The leap second is added to keep clocks in sync with the change of the Earth's rotation angle. The last leap second was added on June 30, 2012 and June 30, 2015, respectively. There is a total of 26 leap seconds that have been added to atomic clocks since the tradition was started in 1972 by IERS, NIST reported.

A leap second's unit of time is defined based on Earth's rotation in relation to the distant celestial bodies, but this has changed with the atomic clock debut. At present, this has led to an accurate timekeeping; losing about a second of accuracy every 300 million years only, Data Center reported.

The Earth's rotation does not stay steady. It has slowed down by about .0015 to .002 seconds per day each century. For more accurate timekeeping, leap second addition has been developed. The main purpose of adding a second is to keep the two timescales within 0.9 seconds apart from each other.
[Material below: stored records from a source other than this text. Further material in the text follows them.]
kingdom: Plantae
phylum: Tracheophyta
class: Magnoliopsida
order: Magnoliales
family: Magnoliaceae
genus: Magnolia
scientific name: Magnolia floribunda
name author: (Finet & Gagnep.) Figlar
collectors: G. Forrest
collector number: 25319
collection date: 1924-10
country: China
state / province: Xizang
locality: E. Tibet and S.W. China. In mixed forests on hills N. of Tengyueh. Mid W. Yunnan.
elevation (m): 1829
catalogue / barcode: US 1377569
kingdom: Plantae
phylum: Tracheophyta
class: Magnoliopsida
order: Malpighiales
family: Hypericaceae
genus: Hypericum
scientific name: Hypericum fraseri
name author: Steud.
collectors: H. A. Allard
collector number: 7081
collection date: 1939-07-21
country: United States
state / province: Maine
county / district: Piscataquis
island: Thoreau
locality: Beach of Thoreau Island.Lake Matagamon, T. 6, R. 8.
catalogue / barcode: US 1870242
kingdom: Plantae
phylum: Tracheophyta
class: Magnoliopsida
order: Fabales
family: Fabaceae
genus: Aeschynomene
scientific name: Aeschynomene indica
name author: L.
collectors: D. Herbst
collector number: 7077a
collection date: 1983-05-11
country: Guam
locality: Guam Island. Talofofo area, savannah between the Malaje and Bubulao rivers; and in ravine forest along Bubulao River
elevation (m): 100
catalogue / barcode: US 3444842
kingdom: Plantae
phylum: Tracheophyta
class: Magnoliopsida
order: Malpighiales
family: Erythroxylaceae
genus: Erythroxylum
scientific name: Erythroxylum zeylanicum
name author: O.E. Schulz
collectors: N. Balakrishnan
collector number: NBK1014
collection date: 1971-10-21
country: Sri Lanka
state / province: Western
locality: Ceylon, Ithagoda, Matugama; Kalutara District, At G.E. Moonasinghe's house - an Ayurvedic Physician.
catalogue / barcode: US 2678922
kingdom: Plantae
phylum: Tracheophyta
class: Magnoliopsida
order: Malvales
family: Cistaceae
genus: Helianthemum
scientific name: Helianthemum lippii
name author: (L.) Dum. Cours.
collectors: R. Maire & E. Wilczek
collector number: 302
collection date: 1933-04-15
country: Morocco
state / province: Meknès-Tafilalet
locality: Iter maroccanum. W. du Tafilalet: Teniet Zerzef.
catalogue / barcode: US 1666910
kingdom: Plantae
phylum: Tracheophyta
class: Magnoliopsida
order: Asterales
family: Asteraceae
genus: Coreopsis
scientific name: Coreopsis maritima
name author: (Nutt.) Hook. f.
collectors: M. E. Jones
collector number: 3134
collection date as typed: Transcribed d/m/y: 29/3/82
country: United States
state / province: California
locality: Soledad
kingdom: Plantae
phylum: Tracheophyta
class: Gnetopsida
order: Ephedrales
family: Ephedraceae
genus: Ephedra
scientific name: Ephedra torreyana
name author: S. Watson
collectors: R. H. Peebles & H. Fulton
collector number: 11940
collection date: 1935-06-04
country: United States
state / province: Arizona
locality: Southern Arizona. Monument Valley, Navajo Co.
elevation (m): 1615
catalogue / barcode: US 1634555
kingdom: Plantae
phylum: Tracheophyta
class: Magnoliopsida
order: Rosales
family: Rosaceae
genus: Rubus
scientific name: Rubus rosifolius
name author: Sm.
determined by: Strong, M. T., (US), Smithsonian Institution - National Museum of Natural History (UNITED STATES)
The leap second tradition made in 2012 created technical problems amongst big technical companies such as LinkedIn, Reddit, The Mozilla Foundation, and others.

Google reportedly has encountered some problems in 2005 leap second addition; however, the "leap smear" has fixed the issue. With this, the company added a few milliseconds throughout the day to its server clocks so that their servers are sync when UTC will do the time change.  

A leap second is always inserted on June 30 or Dec. 31 of a certain year. Natural events such as the moon's gravitational force, earthquake, volcanic eruptions, tidal waves or other geological phenomena have a huge effect on the Earth's rotation. With these, studies show that the earth's rotation is slowing over time.